■ Tasks and exercises ■
- A) In the text on oral cancer drugs, what share of the agents in the drug development pipeline are oral oncolytics, according to the NCCN report?
- B) Decide whether each statement agrees with the text on oral cancer drugs, answering yes or no and quoting the deciding words: (i) FDA approved oral capecitabine in 1998 for metastatic breast cancer. (ii) Tennessee Oncology is an oncology group with 60 physicians. (iii) Patients mistakenly believe oral drugs are less toxic than parenteral ones.
- C) Carry on the text on oral cancer drugs from its last sentence.

[[ Reading text, beginning ]]

Patients prefer self-administering oral agents in the comfort of their homes, but the increasing use of oral oncolytics comes with significant clinical and financial challenges.
In 1998, FDA approved oral capecitabine(Drug information on capecitabine) (Xeloda) for metastatic colorectal cancer, ushering in a new era of oncology therapy. Since then, exponential growth in cancer drugs delivered orally has followed. According to an NCCN report, about 25% of the roughly 400 agents currently in the drug development pipeline are oral oncolytics.
Oncologists have traditionally derived a substantial portion of their income from supplying and administering infusion-based chemotherapy. However, the trend toward oral cancer drugs disrupts the practice model, adding additional financial and clinical challenges to community practices that are struggling to cope with the strictures imposed by the enactment of MMA in 2003.
One of the most important clinical challenges for oral drugs is the issue of nonadherence. “There are very strong data that show patient adherence with oral therapy drops significantly by six months,” according to Jeff Patton, MD, a partner in Tennessee Oncology, a multisite 60-physician oncology group.
Oncologists are also going to have to find ways to monitor their patients in order to prevent adverse events from drug interactions. Another issue is the misconception patients have that oral drugs are less toxic than their parenteral counterparts. Monitoring side effects, titrating doses, and prescribing the necessary supportive care agents to counteract toxicity increases the complexity of care for oncologists, but many of these services are hard to capture in billable codes.

[[ Reading text, end ]]
[[ Data shown, beginning ]]

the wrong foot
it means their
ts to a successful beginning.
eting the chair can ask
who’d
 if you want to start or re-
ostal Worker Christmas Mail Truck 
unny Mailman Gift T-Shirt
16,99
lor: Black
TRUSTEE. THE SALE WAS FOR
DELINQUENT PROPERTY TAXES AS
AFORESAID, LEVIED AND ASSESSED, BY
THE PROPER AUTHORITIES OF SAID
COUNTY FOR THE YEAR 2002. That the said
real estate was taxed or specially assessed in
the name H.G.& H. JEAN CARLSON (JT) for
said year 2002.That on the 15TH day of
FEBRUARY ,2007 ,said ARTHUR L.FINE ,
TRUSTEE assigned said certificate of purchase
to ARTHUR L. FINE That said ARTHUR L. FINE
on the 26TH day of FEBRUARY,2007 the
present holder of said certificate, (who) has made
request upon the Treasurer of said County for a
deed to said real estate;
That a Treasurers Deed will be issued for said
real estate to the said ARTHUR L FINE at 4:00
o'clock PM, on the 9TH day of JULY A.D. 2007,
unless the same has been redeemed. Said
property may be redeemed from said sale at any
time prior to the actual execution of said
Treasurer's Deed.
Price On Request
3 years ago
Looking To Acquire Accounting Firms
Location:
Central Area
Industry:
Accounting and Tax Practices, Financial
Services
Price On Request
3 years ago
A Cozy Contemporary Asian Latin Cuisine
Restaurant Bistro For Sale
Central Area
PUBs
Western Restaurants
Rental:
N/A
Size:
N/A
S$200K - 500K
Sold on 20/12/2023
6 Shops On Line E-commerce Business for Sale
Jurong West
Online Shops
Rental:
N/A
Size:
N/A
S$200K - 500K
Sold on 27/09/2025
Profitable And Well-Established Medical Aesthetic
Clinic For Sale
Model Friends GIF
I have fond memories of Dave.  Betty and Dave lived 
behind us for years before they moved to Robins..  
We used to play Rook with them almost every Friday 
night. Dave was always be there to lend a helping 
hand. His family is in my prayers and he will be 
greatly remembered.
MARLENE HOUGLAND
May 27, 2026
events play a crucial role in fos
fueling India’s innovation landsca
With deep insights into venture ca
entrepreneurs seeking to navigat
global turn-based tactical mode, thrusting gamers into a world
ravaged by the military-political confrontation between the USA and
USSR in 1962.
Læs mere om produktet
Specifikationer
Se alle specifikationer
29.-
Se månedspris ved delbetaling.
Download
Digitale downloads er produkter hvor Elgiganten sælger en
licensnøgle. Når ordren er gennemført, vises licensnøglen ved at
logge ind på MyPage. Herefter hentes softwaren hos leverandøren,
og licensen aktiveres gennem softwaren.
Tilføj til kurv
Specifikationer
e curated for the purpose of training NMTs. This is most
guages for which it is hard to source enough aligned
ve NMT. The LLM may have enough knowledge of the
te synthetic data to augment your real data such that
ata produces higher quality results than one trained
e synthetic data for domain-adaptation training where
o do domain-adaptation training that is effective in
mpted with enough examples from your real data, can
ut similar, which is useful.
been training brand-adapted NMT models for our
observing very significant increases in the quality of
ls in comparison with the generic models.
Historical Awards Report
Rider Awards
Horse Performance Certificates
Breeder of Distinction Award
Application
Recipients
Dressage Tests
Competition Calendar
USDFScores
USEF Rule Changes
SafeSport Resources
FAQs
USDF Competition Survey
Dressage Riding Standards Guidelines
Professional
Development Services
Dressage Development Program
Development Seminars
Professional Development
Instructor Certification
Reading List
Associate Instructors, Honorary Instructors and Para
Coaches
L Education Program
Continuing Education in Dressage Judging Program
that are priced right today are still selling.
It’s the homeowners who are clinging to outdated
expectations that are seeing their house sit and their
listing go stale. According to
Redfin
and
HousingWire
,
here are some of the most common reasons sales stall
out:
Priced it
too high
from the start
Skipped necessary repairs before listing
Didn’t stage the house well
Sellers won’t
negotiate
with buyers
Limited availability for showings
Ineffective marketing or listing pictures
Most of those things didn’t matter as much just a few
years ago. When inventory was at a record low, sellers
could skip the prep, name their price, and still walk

[[ Data shown, end ]]

■ Your written answers ■
- A) About 25% of the roughly 400 agents.

- B)
(i) No: "for metastatic colorectal cancer."
(ii) Yes: "a multisite 60-physician oncology group."
(iii) Yes: "the misconception patients have that oral drugs are less toxic than their parenteral counterparts."

- C)
Tough on the bottom line
“As oral therapy progresses to represent a larger percentage of the oncology market, oncologists will need to work with insurers to develop a more reasonable payment system to offset the significant expense incurred with administering oral therapy,” Dr. Patton said.
For a group that owns its pharmacy, the margins are extremely small for oral drugs, he explained.
“For those practices that do not own their own pharmacy or have dispensing capabilities, there is no revenue associated with the administration or toxicity monitoring for oral agents,” he added. Tennessee Oncology has its own pharmacy.
Steven D’Amato, RPh, BCOP, a specialty pharmacist at the multisite Maine Center for Cancer Medicine & Blood Disorders, told Oncology News International that oral cancer therapies present a host of administrative issues, including an increasing number of prior authorizations and the documentation necessary for specialty pharmacies providing oral oncolytic agents.
“Patient education is essential when it comes to oral oncology drugs. Aside from the basic issue of adherence, there are a host of concerns that go along with patients who self-administer drugs. It’s not as simple as taking a pill, especially when you consider that many of these patients are elderly people who may have other comorbidities, are on multiple agents, and are dealing with complicated dosing regimens and schedules,” Mr. D’Amato explained.
An example of potential instructions for oral capecitabine is: Take with water within 30 minutes of a meal. If a dose is missed, do not take the drug when remembered and do not take a double dose. Stop taking capecitabine and contact the doctor if experiencing four or more bowel movements than usual per day, diarrhea at night, loss of appetite or large reduction in fluid intake, more than one vomiting episode in 24 hours, mouth sores, temperature greater than 100.5˚F, or pain, redness, or swelling of hands or feet that prevents normal activity.
Some oncologists offer written material, video material, or group educational sessions, but ongoing patient education is uncompensated. The bottom line: Financially pressed community practices around the country need to be reimbursed for the nonbillable time that they spend on patient education.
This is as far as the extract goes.